Die Verunsicherung in Washington ist zur Zeit nicht minder groß als nach dem 11. September 2001 oder während der Anthrax-Briefe. Nur die Abgebrühtesten können von sich behaupten, sie berühre das alles nicht. Für die meisten hat sich das Leben verändert. Angst geht um an jeder Tankstelle. Die Kunden gehen im Schnellschritt von der Zapfsäule zum Kassenschalter und zurück, während der Blick nach weissen Lieferwagen ausschweift. Mittlerweile bieten sich "Guardian Angels" in ihren roten Jacken und Baskenmützen an, die Autos von verängstigten Fahrern aufzutanken. Schulen haben alle Veranstaltungen im Freien abgesagt. Das ohnehin große Verkehrschaos ist durch die häufigen Polizeikontrollen unerträglich geworden.

Die Jagd nach dem Täter läuft auf Hochtouren. Der hat sich auf einer Tarot-Karte, die an einem Tatort gefunden wurde, mit "Ich bin Gott" vorgestellt.
Es stimmt, Psychopathen und kaltblütige Killer gibt es überall, aber es ist auch richtig, dass man nirgendwo in der "zivilisierten" Welt leichter an Waffen herankommt als in den USA. 230 Millionen Schußwaffen gibt es hier. Fast eine auf jeden Bürger. US-Bürger, die eine Waffe kaufen, um sich gegen Einbrecher oder Mörder zu schützen, richten diese Waffe laut Statistik letztlich eher gegen sich selbst oder die eigene Familie, als gegen Eindringlinge. 10 Kinder sterben täglich in den USA, weil sie mit den Waffen ihrer Eltern hantieren.
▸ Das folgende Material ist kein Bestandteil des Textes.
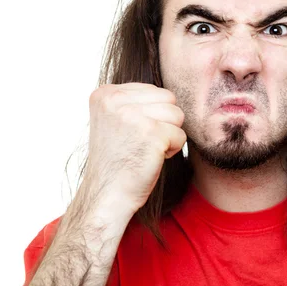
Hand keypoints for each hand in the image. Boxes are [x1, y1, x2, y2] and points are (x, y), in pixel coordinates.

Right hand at [81, 83, 186, 216]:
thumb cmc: (119, 160)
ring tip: (146, 149)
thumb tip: (170, 91)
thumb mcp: (116, 119)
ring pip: (178, 114)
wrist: (108, 195)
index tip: (131, 134)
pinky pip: (181, 135)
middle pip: (169, 98)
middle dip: (164, 122)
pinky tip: (152, 158)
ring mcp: (132, 115)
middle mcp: (114, 100)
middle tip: (142, 143)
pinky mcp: (151, 132)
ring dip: (170, 135)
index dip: (152, 115)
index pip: (154, 90)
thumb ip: (134, 99)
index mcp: (105, 93)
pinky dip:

Nach jeder Schulschiesserei, nach jedem Massenmord wird auch in den USA der Ruf nach schärferen Waffengesetzen laut. So ist es auch diesmal wieder. Doch die bisherigen Reformen sind kläglich bis lächerlich. Der Personaliencheck beim Kauf einer Waffe läßt sich leicht umgehen. Und den Schußwaffenerwerb auf drei pro Monat pro Person zu beschränken, klingt für Europäer eher wie ein schlechter Witz als ein ernstgemeintes Reformvorhaben. Aber schon diese Beschränkung wird von vielen Amerikanern als ein Angriff auf die persönliche Freiheit gesehen. Die Galionsfigur der US-Waffenlobby, Hollywood Altstar Charlton Heston macht keinen Hehl aus seiner Position: "Wenn mir einer die Waffe wegnimmt, dann nur aus meiner kalten, steifen Hand."